On Doris’s father’s side, George Josiah Edge, going backwards in time, the family line takes us initially to Sunderland but soon to the West Midlands and Yardley during the time of the rapid growth of Birmingham’s engineering and metal working industries, and before that to the traditional English rural, farming communities of Shropshire, back to about 1640 on present knowledge.
The family name is a topographic one, apparently first found in Cheshire and is especially now to be found in Lancashire and the West Midlands. It is for someone who lived on or by a hillside or ridge, from Old English “ecg” meaning “edge”. After the Norman invasion of England in 1066 the surname was usually spelled “Egge.”
Our branch of the Edges first appear in known records in 1640 in Hodnet, Shropshire, where a Thomas Edge (abt. 1640-1711) married Jane Stud in 1663. Thus we come to a small area of villages around Wem.
In exploring pre-industrial families, one is often looking at a small number of villages quite close to one another. People did not travel far, not at least until the advent of improved roads in the 18th century with the work of Wade, Metcalf, Telford and McAdam and the creation of Turnpike Trusts. Roads and road transport were poor and hazzardous. In the 17th century, people referred to the counties in which they lived as “countries”. One might walk to the nearest town to market, or ride if you were more fortunate. Going to the county town would be a rareity, if it ever happened. Hodnet was 15 miles from the county town of Shrewsbury and so very likely out of reach for most, but Market Drayton more achieveable at 5.7 miles. This is the context in which one should imagine life at this time.

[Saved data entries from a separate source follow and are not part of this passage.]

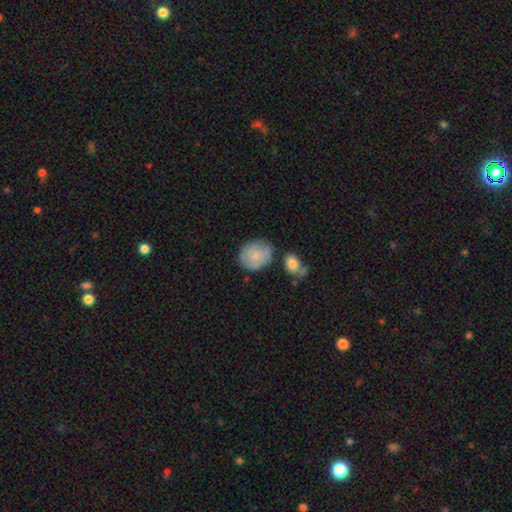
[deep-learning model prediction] smooth-or-featured: smooth: 58% | featured or disk: 35% | star or artifact: 7%
  how-rounded: round: 58% | in between: 41% | cigar-shaped: 1%
  merging: none: 66% | minor disturbance: 21% | merger: 7% | major disturbance: 6%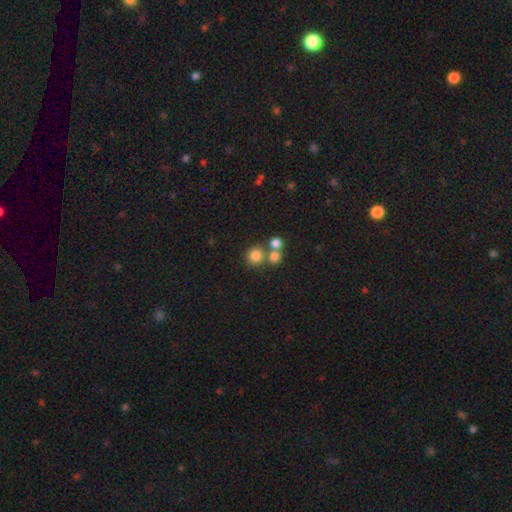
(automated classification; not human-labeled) smooth_or_featured: smooth (p=0.77) [alt: star or artifact p=0.14]
how_rounded: round (p=0.88) [alt: in between p=0.11]
merging: none (p=0.60) [alt: merger p=0.29]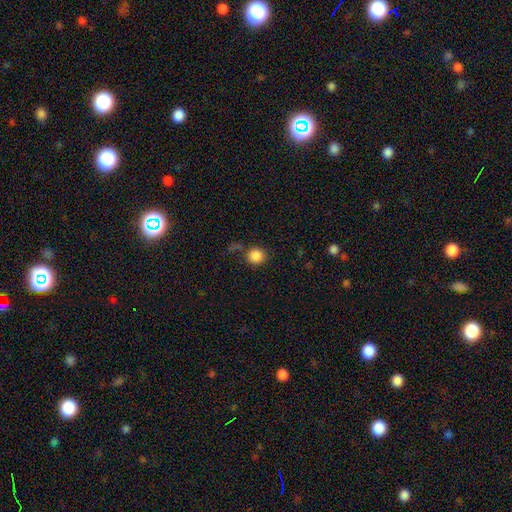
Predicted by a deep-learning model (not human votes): Smooth or featured? Predicted: smooth (p=0.86). How rounded? Predicted: round (p=0.91). Merging? Predicted: none (p=0.74).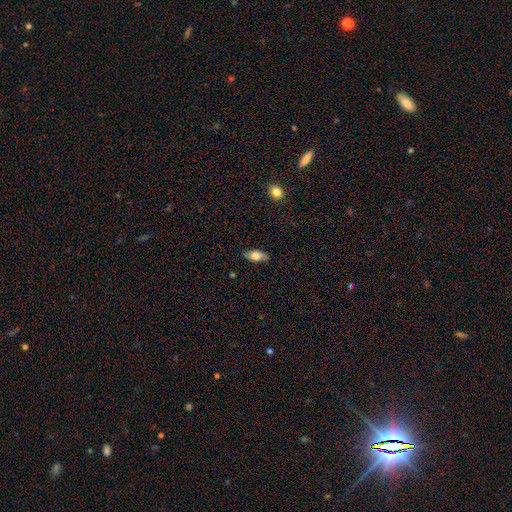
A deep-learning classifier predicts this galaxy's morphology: A smooth galaxy with no disk features (68%) that is in between round and cigar-shaped (81%). Merging: none (83%).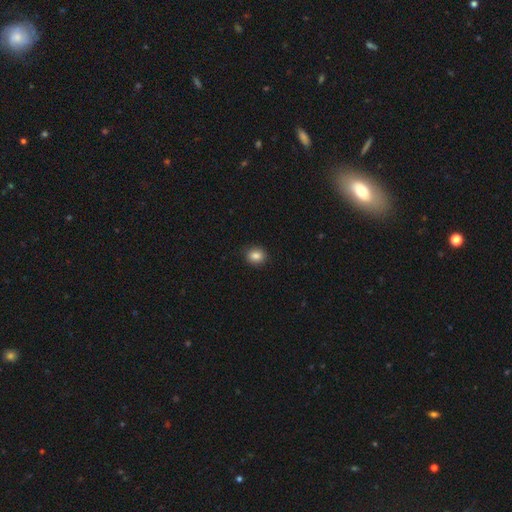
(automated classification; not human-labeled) Smooth or featured? smooth (85%)
How rounded? round (60%)
Merging? none (88%)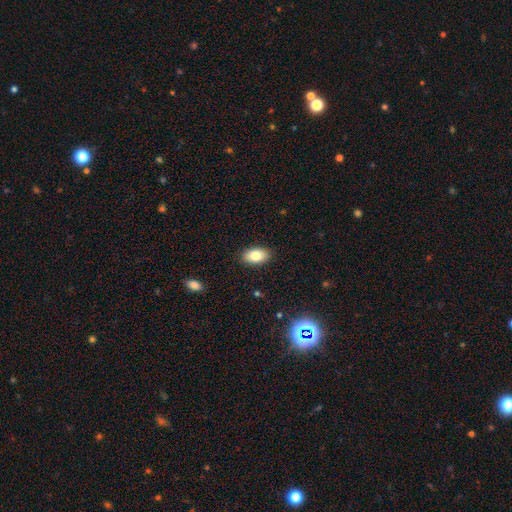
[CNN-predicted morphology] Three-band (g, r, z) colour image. It shows a smooth galaxy with no disk features (82%) that is in between round and cigar-shaped (93%). Merging: none (88%).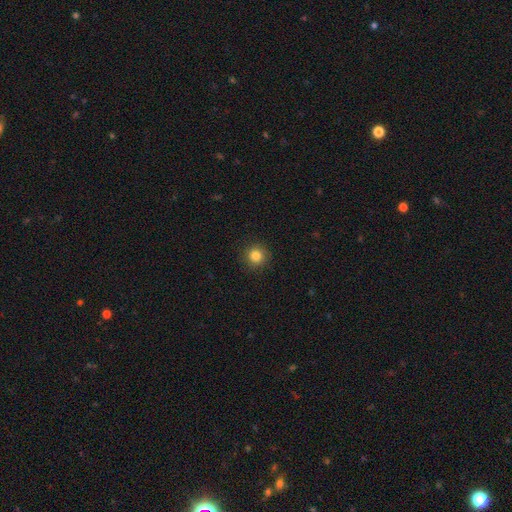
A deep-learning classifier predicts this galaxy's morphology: The model was most divided on "smooth or featured": smooth: 83%, star or artifact: 12%, featured or disk: 5%. More confident: how rounded — round (95%); merging — none (91%).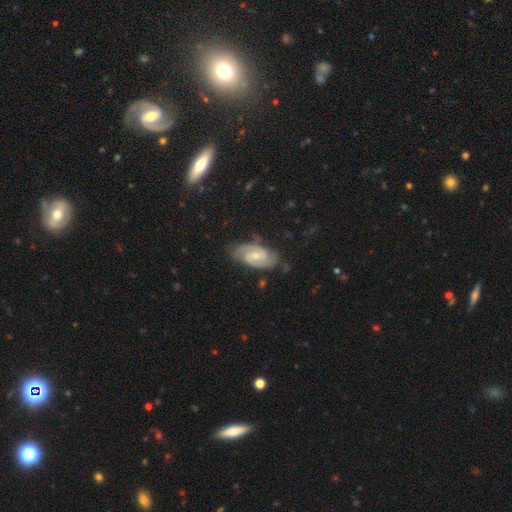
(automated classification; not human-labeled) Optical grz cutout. It shows a featured or disk galaxy (80%) with a weak bar (48%), 2 (81%) tight (45%) spiral arms (95%) and a small central bulge (54%). Merging: none (72%).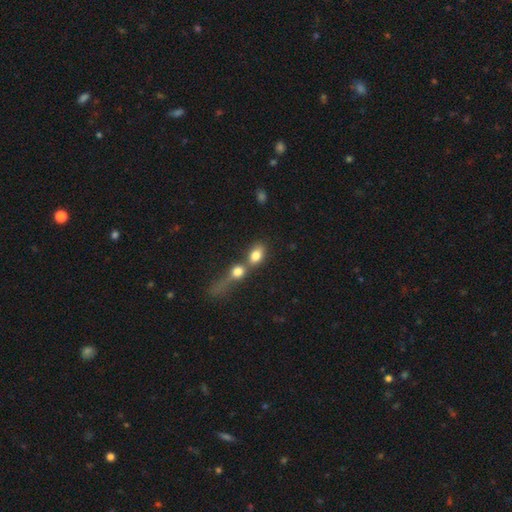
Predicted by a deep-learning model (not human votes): Smooth or featured? Predicted: smooth (p=0.78). How rounded? Predicted: in between (p=0.75). Merging? Predicted: merger (p=0.60).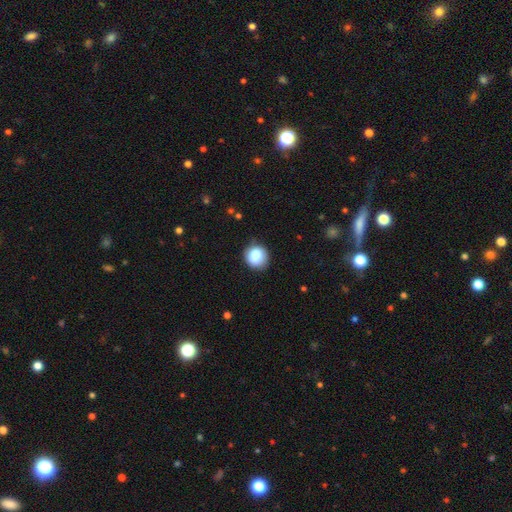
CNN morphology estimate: Overall: smooth (87%). How rounded: round (88%). Merging: none (81%).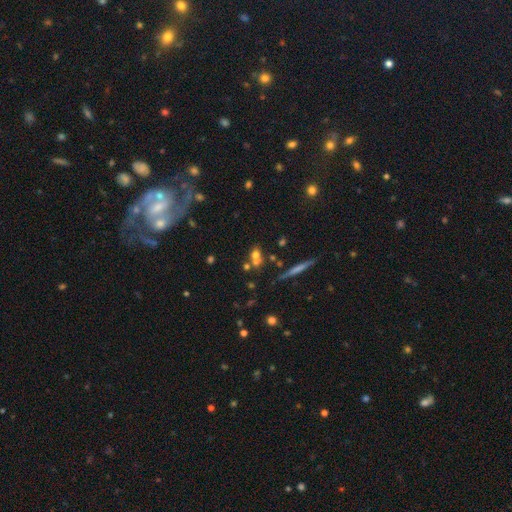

Very little has been found so far about our family apart from the pre-registration evidence of succession, baptism, marriage and burial. Our Thomas moved to Wem, a small market town, since his son, also called Thomas, is born there in 1671. The latter in turn moves to Waters Upton, where his son Samuel is born about 1695. Sadly when the latter died in 1778, in his burial record he is marked as a “pauper”. One might bear in mind that in the 18th Century a pauper’s funeral was dreaded by most, a ceremony of humiliation and disgrace, often to be placed in unmarked graves. To be “put away on the parish” (ie at the parish’s expense) could be a shaming that extended to the family at large.
Samuel’s son, also called Samuel (1724-1804), remained in Waters Upton, but his son Rowland (1761-1807) upped sticks and moved to Sutton Coldfield in Warwickshire, 41 miles away, where he married Hannah Smart from Aston in 1788 and where they had 10 children, not uncommon in that period.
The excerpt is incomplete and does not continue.